Hari-hari terus berjalan tanpa terasa, aku sudah mengurung diriku sendiri didalam kamar selama seminggu ini, tak berniat untuk keluar rumah bahkan untuk bertemu pacarku Jinyoung. Setelah hari terakhir pertemuan aku dengan Dahyun, aku seperti tak punya tenaga untuk bertemu orang hanya ingin terus tertidur, menunggu waktu sampai dia kembali.

Televisi ku nyalakan menggunakan remote, saat ini aku duduk bersandarkan sofa menonton berita yang sedang ramai diperbincangkan, tak sedikit berita yang menyiarkan rumor tentang artis, bahkan ada beberapa berita yang memberitakan tentang kecelakaan dan lainnya. Aku tak perduli.

Channel terus ku gonta-ganti, selagi remote kupencet pengganti nya satu persatu, hingga jari ku tertahan saat melihat kesuatu acara berita yang menyajikan tentang pembunuhan yang berinisal D. "Dahyun?" Sontak aku membuka mulut, melihat seorang perempuan berinisial D baru saja menjadi korban pembunuhan.

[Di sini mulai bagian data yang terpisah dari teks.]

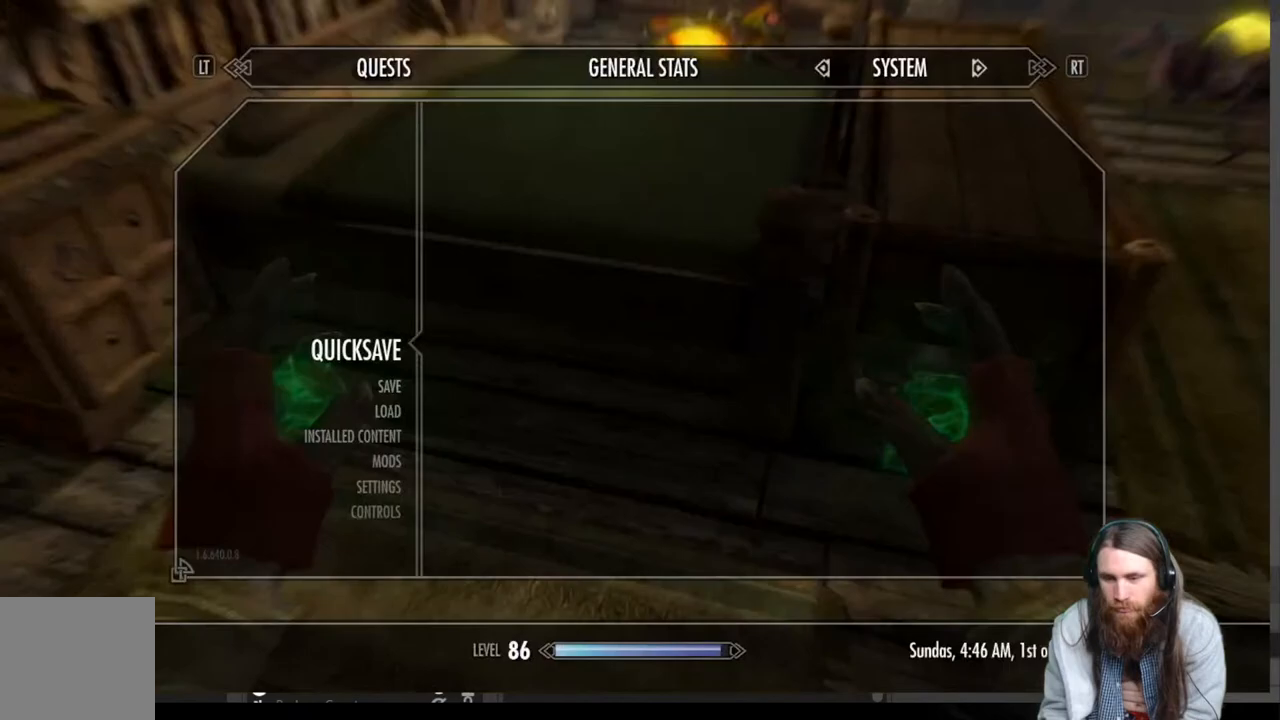
{"buttons": [], "left_stick": "center", "right_stick": "up-right", "events": [[200, "A", "down"], [283, "A", "up"], [500, "right_stick", "up-right"]]}
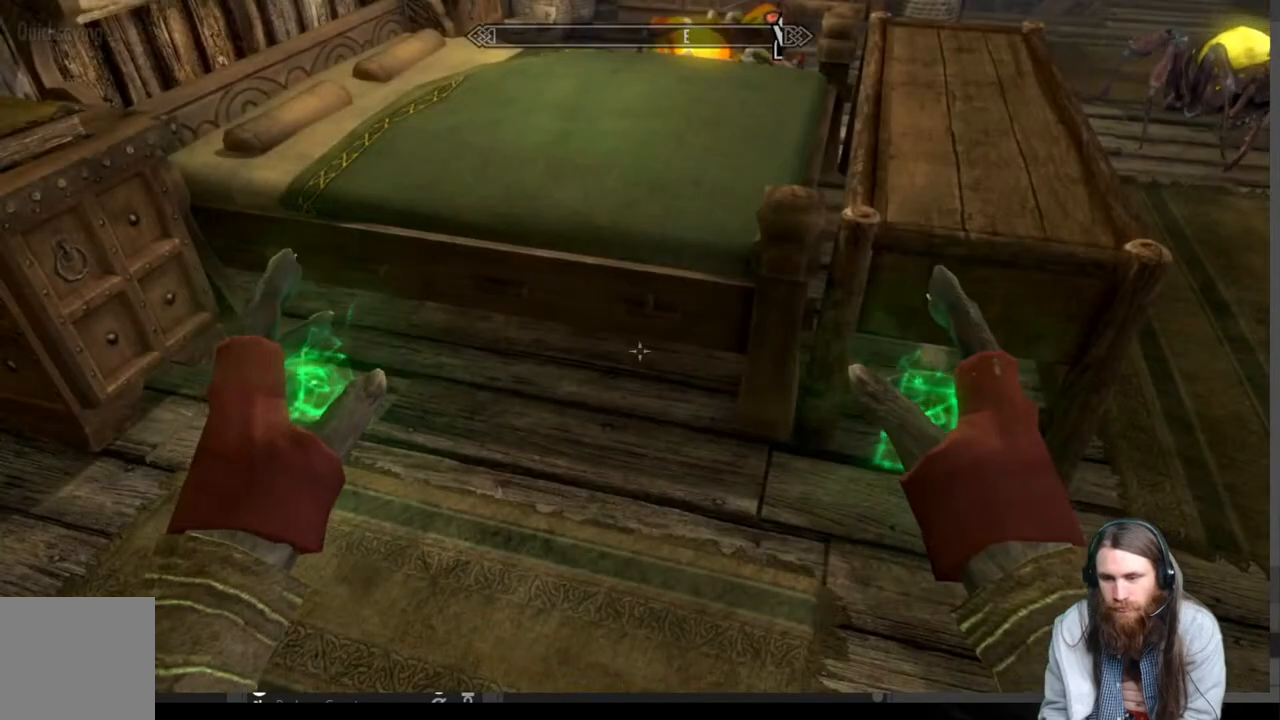
{"buttons": ["A"], "left_stick": "up-right", "right_stick": "center", "events": [[317, "right_stick", "center"], [383, "left_stick", "up-right"], [467, "A", "down"]]}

Tidak mungkin itu dia. Pikiran ku mulai campur aduk dan memulai skenarionya sendiri, skenario yang membuat ku kembali panik dan cemas, namun saat setelah mendengar dan menyimak berita tersebut, lega aku melihat berita tersebut bukan dari negara ku, melainkan jauh di daerah amerika. 

Semenjak kepergian nya kedua kali nya, aku sadar pikiran ku semakin terbebani dan tak kunjung membuat skenario sendiri, jika suatu hari aku benar-benar akan ditinggal nya seumur hidup dan perpisahan waktu itu benar akan menjadi perpisahan terakhir aku dengan nya. Membuat aku paranoid sendiri.

Handphone ku kembali berbunyi, lagi kali ini aku tak hiraukan, tak penting seseorang menghubungi ku jika hanya menanyakan keadaan ku, aku hanya tak ingin orang lain, saat ini aku membutuh kan seorang Dahyun.

Tapi saat sadar aku diponsel ku tertulis nama ayah disana, aku tak dapat menolak orang tua itu, aku tak ingin dia khawatir jika tau aku tak mengangkat panggilan nya. Tanpa berpikir lagi aku ambil ponsel ku diatas sofa, lalu mengangkat nya.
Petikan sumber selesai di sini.